WORK TASK
Revise the section of the entries that opens with the line containing "Which series contains the lowest Y value?" and continues through the end of the entries, both ends included: replace "largest total" with "greatest sum", change nothing else, and reproduce only that section, omitting the pictures.

DATA FOR ANALYSIS
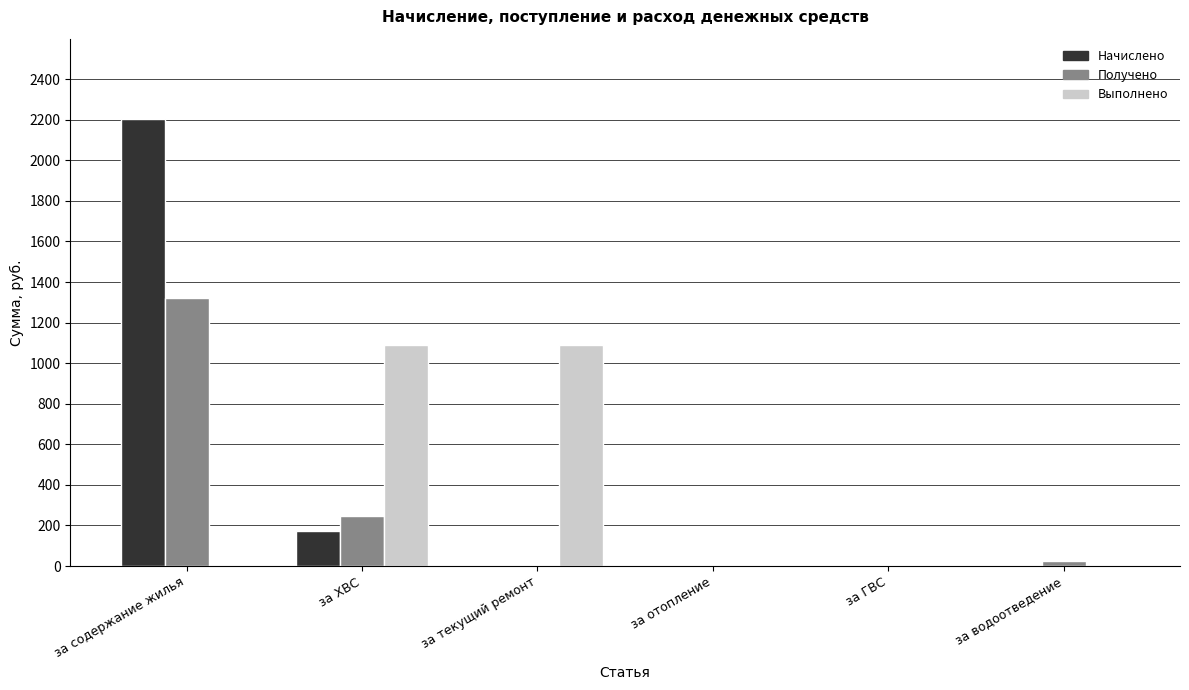

Are the bars grouped side by side (vs. stacked)?

Yes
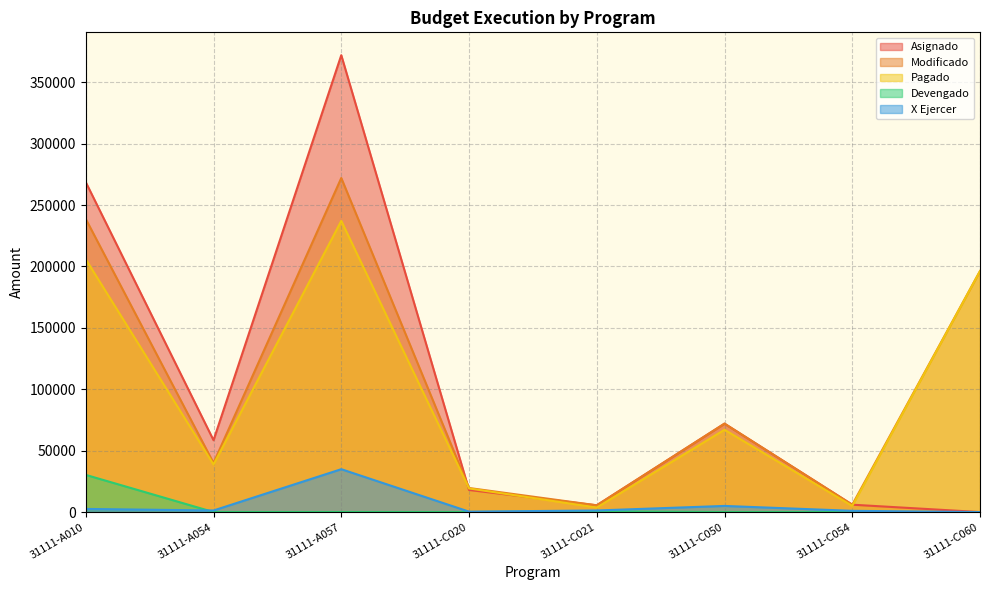

True or false: X Ejercer and Asignado cross at least once.

False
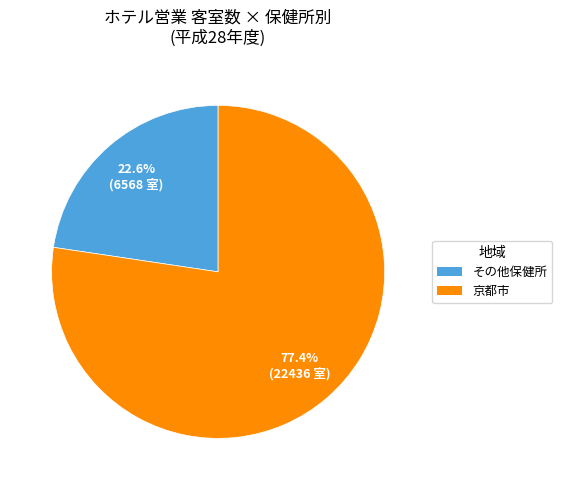

How many segments does this pie chart have?

2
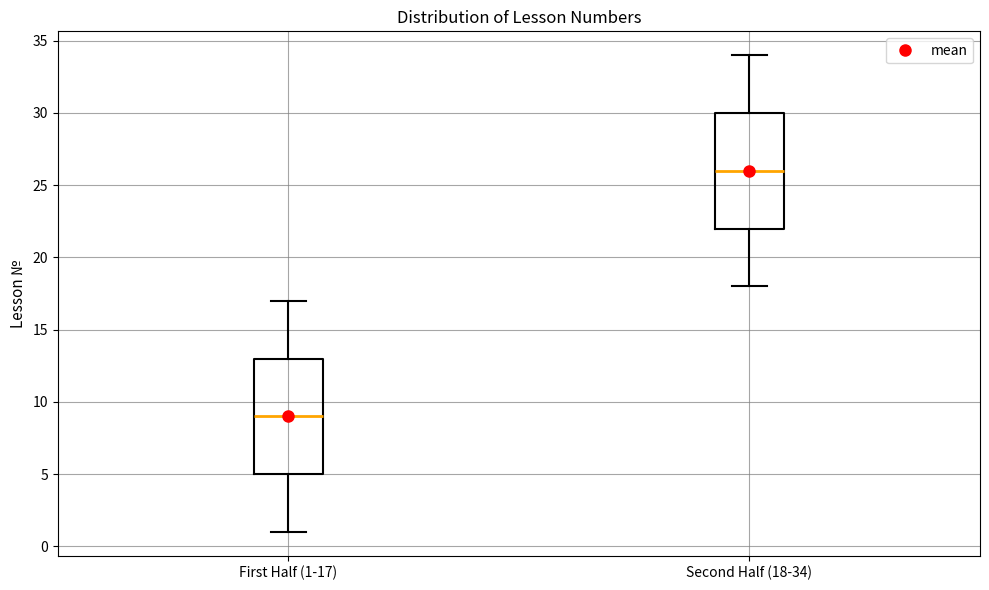

Reading left to right, read every box against the y-axis: the position of its median line, the range the box covers, and the ends of its whiskers. The values are not printed on the chart, so give them approximately, as read against the axis.

First Half (1-17): median 9, box 5 to 13, whiskers 1 to 17
Second Half (18-34): median 26, box 22 to 30, whiskers 18 to 34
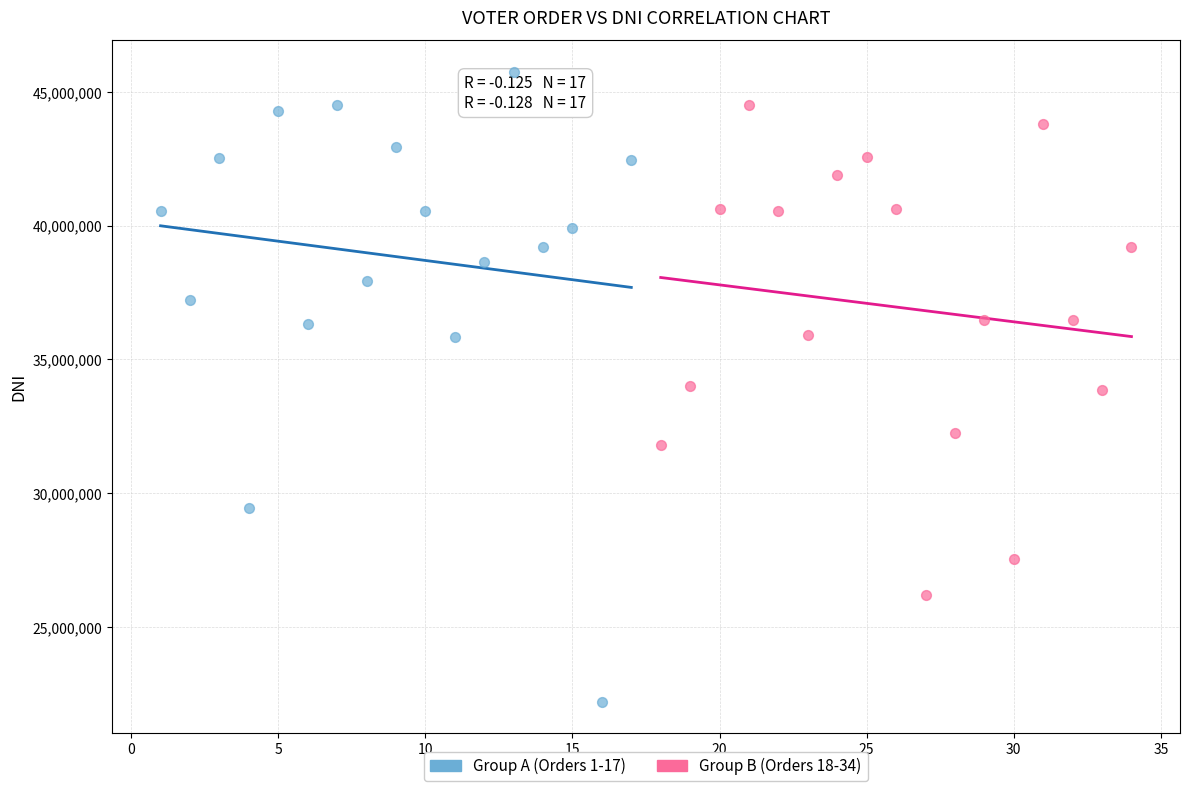

Which series contains the lowest Y value?

Group A (Orders 1-17)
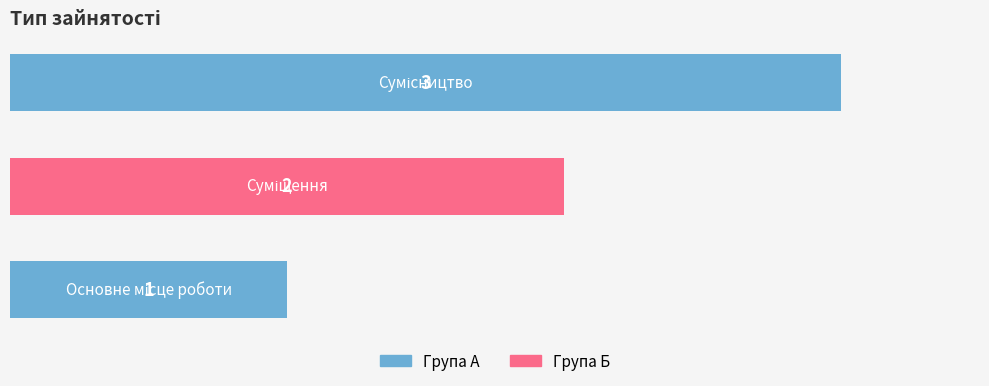

Between 1 and 2, which is larger?

2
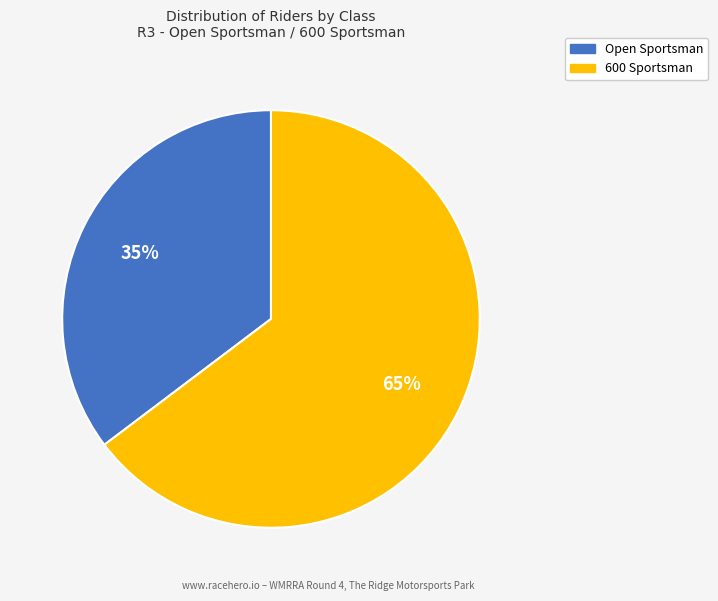

Which slice is the smallest?

Open Sportsman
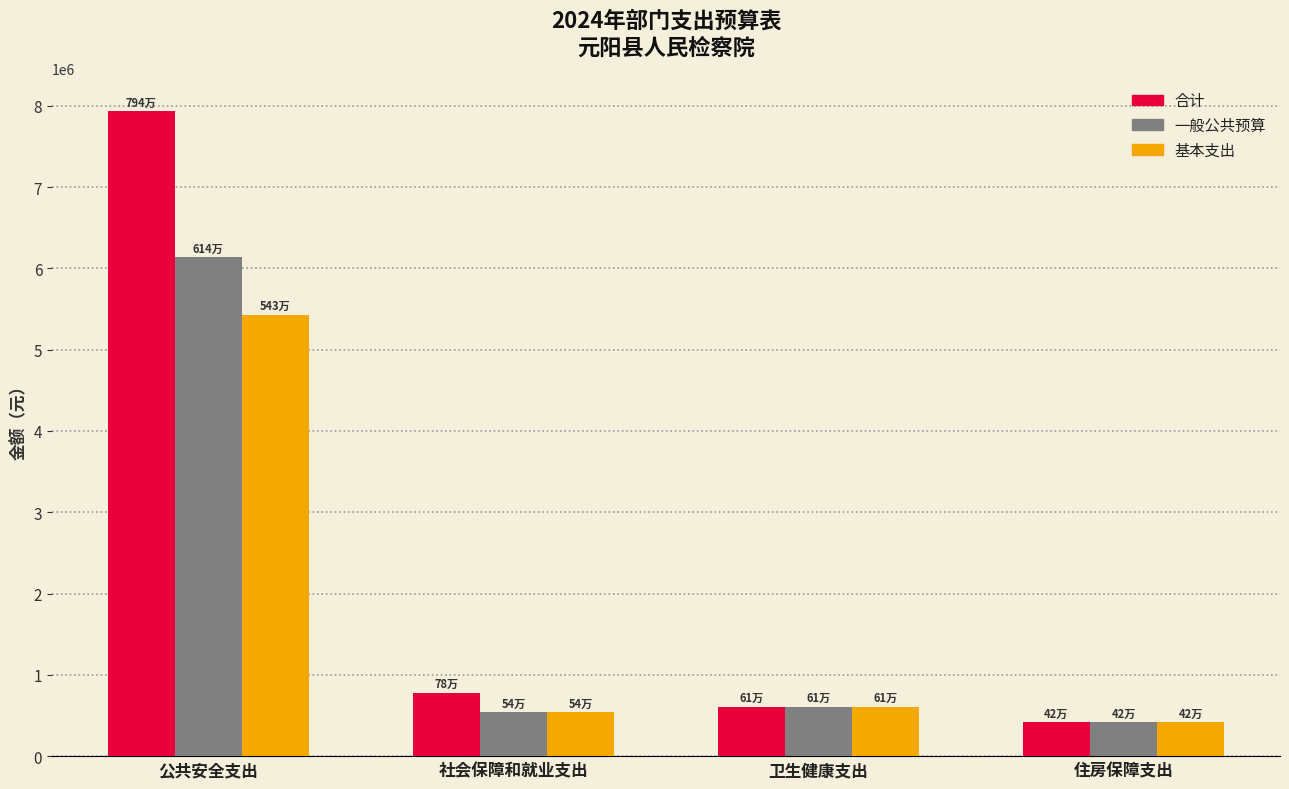

Which category has the lowest value in the 一般公共预算 series?

住房保障支出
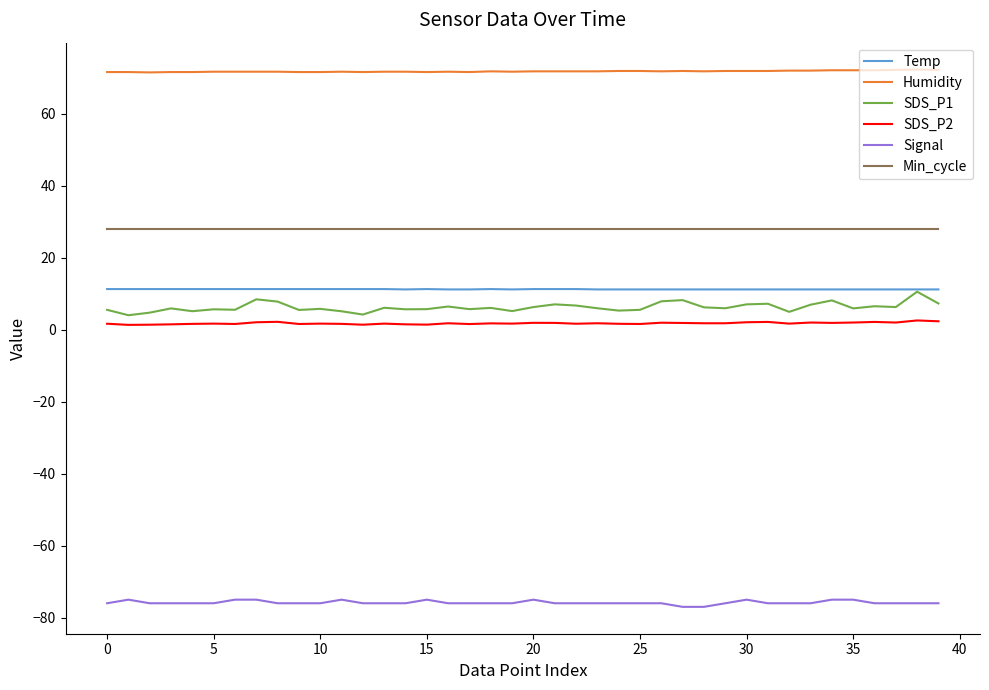

Which series has the largest total across all categories?

Humidity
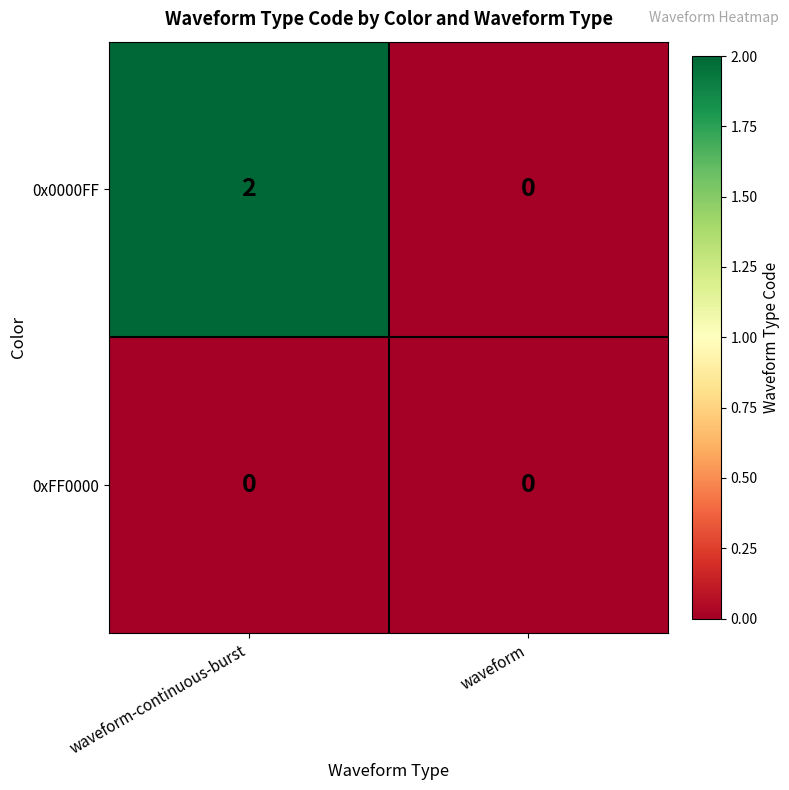

Which series has the largest total across all categories?

0x0000FF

OUTPUT FOR THIS EXERCISE
Which series contains the lowest Y value?

Group A (Orders 1-17)

Between 1 and 2, which is larger?

2

Which slice is the smallest?

Open Sportsman

Which category has the lowest value in the 一般公共预算 series?

住房保障支出

Which series has the greatest sum across all categories?

Humidity

Which series has the greatest sum across all categories?

0x0000FF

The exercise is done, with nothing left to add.